WHAT THE TASK REQUIRES: Write out the lines of the records below word for word, from the line containing "family: Rhodomelaceae" to the line containing "locality: El Carmen", including both of those lines.

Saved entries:
'''

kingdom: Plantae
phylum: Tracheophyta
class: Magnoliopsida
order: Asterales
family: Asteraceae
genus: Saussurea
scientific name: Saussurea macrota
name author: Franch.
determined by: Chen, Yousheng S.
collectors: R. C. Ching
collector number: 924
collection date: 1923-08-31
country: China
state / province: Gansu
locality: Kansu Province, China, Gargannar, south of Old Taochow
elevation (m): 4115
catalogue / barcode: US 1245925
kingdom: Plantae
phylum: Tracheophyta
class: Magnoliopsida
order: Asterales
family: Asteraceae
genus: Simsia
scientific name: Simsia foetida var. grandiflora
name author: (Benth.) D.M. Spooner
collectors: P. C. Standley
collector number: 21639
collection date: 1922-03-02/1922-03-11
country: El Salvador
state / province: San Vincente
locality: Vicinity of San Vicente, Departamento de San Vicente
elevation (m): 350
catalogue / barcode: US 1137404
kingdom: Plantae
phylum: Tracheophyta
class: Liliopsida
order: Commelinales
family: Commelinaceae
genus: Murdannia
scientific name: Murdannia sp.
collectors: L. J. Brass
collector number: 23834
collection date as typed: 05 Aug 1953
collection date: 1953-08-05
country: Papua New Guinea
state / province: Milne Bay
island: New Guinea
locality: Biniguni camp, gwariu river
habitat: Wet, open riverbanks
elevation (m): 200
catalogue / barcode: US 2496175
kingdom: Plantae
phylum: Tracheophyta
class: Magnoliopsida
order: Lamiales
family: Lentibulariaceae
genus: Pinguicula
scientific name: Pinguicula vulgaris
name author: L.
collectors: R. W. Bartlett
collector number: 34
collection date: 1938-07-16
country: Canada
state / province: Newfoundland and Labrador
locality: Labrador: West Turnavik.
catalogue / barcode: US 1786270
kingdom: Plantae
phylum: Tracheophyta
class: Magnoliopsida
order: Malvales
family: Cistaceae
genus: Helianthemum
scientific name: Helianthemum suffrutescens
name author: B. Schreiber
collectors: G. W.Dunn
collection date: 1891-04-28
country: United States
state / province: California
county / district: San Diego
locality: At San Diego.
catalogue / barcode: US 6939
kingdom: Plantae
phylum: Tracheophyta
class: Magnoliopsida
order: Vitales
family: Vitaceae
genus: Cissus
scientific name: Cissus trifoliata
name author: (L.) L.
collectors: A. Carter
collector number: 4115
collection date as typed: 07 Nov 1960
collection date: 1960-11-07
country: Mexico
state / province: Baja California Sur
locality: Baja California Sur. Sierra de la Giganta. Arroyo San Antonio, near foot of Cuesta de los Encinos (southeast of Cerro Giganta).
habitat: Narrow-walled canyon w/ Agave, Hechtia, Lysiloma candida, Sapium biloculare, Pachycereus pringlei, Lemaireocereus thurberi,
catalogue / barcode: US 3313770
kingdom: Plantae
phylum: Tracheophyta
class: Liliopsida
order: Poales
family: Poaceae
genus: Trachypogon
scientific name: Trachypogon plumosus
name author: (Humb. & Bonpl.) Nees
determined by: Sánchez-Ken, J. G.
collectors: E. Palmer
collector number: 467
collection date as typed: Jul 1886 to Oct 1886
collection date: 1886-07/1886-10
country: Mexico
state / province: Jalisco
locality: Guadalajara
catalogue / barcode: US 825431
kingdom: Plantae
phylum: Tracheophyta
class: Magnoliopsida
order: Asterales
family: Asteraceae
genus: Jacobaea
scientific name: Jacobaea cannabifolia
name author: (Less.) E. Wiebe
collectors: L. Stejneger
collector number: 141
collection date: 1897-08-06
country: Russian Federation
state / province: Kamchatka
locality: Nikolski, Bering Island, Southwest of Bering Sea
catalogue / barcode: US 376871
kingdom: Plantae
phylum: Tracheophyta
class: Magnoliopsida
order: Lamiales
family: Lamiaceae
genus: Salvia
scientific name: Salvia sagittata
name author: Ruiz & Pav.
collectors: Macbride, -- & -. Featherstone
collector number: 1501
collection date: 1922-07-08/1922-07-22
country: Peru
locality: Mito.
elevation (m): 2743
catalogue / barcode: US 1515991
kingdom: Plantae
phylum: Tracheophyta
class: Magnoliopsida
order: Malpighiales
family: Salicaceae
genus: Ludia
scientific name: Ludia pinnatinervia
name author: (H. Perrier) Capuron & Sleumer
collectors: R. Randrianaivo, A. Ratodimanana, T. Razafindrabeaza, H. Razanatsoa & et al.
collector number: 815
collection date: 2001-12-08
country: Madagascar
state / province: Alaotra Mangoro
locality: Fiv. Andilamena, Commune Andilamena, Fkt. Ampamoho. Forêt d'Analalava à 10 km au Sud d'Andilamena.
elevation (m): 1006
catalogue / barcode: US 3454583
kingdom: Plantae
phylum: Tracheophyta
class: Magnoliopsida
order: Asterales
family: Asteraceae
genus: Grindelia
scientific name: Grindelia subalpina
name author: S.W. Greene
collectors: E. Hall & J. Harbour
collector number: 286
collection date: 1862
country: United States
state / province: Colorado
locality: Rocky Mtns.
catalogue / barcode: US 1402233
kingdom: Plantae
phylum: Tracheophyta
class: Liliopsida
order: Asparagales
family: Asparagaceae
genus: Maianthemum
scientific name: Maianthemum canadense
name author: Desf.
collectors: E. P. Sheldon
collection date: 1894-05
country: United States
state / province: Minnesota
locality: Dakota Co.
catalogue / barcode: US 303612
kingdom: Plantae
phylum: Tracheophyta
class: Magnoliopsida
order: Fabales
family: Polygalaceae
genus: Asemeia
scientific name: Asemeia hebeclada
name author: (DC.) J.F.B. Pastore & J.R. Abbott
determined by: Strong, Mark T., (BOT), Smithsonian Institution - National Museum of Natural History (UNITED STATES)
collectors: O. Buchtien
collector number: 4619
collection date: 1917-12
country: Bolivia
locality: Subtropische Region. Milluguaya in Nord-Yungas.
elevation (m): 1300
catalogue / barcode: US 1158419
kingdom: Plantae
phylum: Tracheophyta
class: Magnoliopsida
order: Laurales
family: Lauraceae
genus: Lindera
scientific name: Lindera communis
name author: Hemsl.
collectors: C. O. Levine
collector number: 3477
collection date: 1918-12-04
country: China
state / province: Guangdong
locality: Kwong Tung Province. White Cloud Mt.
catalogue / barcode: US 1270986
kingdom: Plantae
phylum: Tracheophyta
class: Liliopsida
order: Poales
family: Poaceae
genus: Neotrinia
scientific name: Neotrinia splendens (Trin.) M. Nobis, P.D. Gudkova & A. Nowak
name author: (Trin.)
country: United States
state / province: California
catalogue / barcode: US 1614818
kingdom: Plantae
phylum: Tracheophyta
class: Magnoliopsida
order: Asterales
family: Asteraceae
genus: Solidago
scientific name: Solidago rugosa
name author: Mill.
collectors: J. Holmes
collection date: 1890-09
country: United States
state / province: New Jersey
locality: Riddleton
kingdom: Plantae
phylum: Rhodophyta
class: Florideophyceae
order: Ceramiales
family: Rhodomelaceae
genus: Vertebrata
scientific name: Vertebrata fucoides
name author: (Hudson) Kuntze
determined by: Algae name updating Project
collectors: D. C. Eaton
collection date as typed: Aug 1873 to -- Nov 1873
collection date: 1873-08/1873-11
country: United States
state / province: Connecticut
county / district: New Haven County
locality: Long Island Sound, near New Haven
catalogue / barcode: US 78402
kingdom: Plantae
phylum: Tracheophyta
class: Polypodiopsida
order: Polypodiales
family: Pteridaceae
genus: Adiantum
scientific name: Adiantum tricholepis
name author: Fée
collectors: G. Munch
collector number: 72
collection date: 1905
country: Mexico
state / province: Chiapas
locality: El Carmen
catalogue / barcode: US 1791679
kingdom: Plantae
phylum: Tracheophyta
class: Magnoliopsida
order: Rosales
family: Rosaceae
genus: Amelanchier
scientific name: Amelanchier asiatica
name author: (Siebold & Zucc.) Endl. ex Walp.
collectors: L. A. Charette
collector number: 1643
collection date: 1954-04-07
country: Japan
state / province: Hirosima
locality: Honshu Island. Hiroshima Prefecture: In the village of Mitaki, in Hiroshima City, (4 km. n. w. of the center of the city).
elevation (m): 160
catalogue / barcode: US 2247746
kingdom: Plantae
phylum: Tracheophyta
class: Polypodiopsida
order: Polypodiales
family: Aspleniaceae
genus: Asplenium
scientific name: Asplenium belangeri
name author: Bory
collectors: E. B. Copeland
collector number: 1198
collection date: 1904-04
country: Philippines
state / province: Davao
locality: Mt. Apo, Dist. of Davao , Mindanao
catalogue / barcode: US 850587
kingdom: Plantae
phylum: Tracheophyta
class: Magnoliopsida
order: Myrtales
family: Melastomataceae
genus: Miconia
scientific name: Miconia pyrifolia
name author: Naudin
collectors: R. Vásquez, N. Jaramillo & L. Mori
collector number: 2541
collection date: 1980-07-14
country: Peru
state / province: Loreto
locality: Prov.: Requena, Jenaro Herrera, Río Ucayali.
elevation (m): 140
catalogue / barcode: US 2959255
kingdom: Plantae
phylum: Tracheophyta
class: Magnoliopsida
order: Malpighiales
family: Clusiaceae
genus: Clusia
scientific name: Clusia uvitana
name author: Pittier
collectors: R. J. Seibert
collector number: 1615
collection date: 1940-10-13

'''

OUTPUT OF THE TASK:
family: Rhodomelaceae
genus: Vertebrata
scientific name: Vertebrata fucoides
name author: (Hudson) Kuntze
determined by: Algae name updating Project
collectors: D. C. Eaton
collection date as typed: Aug 1873 to -- Nov 1873
collection date: 1873-08/1873-11
country: United States
state / province: Connecticut
county / district: New Haven County
locality: Long Island Sound, near New Haven
catalogue / barcode: US 78402
kingdom: Plantae
phylum: Tracheophyta
class: Polypodiopsida
order: Polypodiales
family: Pteridaceae
genus: Adiantum
scientific name: Adiantum tricholepis
name author: Fée
collectors: G. Munch
collector number: 72
collection date: 1905
country: Mexico
state / province: Chiapas
locality: El Carmen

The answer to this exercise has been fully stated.